_Goals_
1. From the door lock thread, extract the passage starting at "There is a number" and ending at "submit a complaint.".
2. Using the door lock thread, answer yes or no to each statement below and support each answer with the deciding words of the thread, quoted exactly. (a) Craig B owns a 2022 Model 3 Performance. (b) zigzagmolly reports that the problem began after a software update. (c) The recall notice states that Tesla will charge a fee for the firmware update.

_Passage given_
______________________________
# Door lock gremlins



## Craig B (8 mo ago)

Is anyone having issues with the door/trunk locks? My 22 model 3 performance has had a recent issue with door locks. I've checked the door lock section on the screen and the adjustments seem to have a ghost. I can change the status of the on screen options but it will change itself back to the previous setting after a short period of time. It show unlock on park but the doors mostly do not unlock when in park. The door and trunk will not open from outside. Then again sometimes the doors unlock like they area supposed to. Most of the time the drivers door will open from outside but once in awhile it too is locked and I have to get my phone out to unlock. My grandkids were in the back seats and one time had to have them climb over the seats to get out. Then I figured out if I hold the inside drivers door open switch a few seconds it would unlock all doors. I has also had connection issues on the screen and would also not allow the phone key to start it to go. Have had to use the tesla card to get it to move. Any thoughts appreciated. It goes into the shop next week for these.

Craig


----------



## zigzagmolly (Jul 21, 2019)

Craig B said:


> Is anyone having issues with the door/trunk locks? My 22 model 3 performance has had a recent issue with door locks. I've checked the door lock section on the screen and the adjustments seem to have a ghost. I can change the status of the on screen options but it will change itself back to the previous setting after a short period of time. It show unlock on park but the doors mostly do not unlock when in park. The door and trunk will not open from outside. Then again sometimes the doors unlock like they area supposed to. Most of the time the drivers door will open from outside but once in awhile it too is locked and I have to get my phone out to unlock. My grandkids were in the back seats and one time had to have them climb over the seats to get out. Then I figured out if I hold the inside drivers door open switch a few seconds it would unlock all doors. I has also had connection issues on the screen and would also not allow the phone key to start it to go. Have had to use the tesla card to get it to move. Any thoughts appreciated. It goes into the shop next week for these.
> 
> Craig


I am having the same problem with my Model 3LR. It started happening last month after a software update. I wonder if it has to do with the Safety Recall I got in the mail in November. It says: Certain model year 2021-2022 Model S and Model X, model year 2017-2022 Model 3 and model year 2020-2022 Model Y vehicles fail to conform to Federal Motor Vehicle Safety Standard ("FMVSS") No. 118 "Power operated window, partition and roof panel systems."
On affected vehicles, a closing window may exert more force than is permitted by ("FMVSS") No. 118 by pinching a driver or passenger before retracting. An automatic window reversal system that does not comply may increase the risk of a pinching injury to the occupant.
At no charge to you, Tesla will deploy an OTA firmware update to ensure compliance.
There is a number to call if I believe Tesla has failed or is unable to remedy this defect without charge in a reasonable time Can call 1-888-327-4236 to submit a complaint.
It has been over a month now and so very frustrating. The ONLY door that will open when I get to the car is the driver door. Can't even open the trunk from the monitor. I can press the unlock button on the driver's side when my family needs to open the door on their side.
Getting SO frustrating!!!


----------
______________________________
_Recorded data_
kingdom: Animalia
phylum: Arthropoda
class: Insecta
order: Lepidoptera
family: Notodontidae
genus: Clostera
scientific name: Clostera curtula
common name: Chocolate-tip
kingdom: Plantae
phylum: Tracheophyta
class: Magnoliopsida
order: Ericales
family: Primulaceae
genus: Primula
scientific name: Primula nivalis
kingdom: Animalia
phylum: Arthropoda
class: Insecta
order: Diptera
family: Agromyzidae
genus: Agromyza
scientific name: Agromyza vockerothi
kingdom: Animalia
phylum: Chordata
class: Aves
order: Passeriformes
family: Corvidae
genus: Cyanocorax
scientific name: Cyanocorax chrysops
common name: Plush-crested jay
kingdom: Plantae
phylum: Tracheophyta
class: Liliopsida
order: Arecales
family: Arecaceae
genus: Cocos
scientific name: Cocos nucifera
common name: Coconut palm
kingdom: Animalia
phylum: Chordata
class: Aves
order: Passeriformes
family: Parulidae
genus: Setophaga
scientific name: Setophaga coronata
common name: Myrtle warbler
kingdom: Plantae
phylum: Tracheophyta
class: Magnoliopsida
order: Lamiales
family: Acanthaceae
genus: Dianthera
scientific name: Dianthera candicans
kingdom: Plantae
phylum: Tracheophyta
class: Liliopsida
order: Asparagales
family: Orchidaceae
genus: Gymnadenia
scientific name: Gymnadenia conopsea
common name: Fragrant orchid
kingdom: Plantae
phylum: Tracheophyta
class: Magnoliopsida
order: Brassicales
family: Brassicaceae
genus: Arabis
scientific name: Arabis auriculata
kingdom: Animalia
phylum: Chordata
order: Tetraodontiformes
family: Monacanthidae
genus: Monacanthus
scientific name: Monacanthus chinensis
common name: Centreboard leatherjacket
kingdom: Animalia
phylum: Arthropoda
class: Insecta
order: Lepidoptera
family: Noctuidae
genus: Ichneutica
______________________________
_Solutions below_
1.
There is a number to call if I believe Tesla has failed or is unable to remedy this defect without charge in a reasonable time Can call 1-888-327-4236 to submit a complaint.

2.
(a) Yes: "My 22 model 3 performance has had a recent issue with door locks."
(b) Yes: "It started happening last month after a software update."
(c) No: "At no charge to you, Tesla will deploy an OTA firmware update to ensure compliance."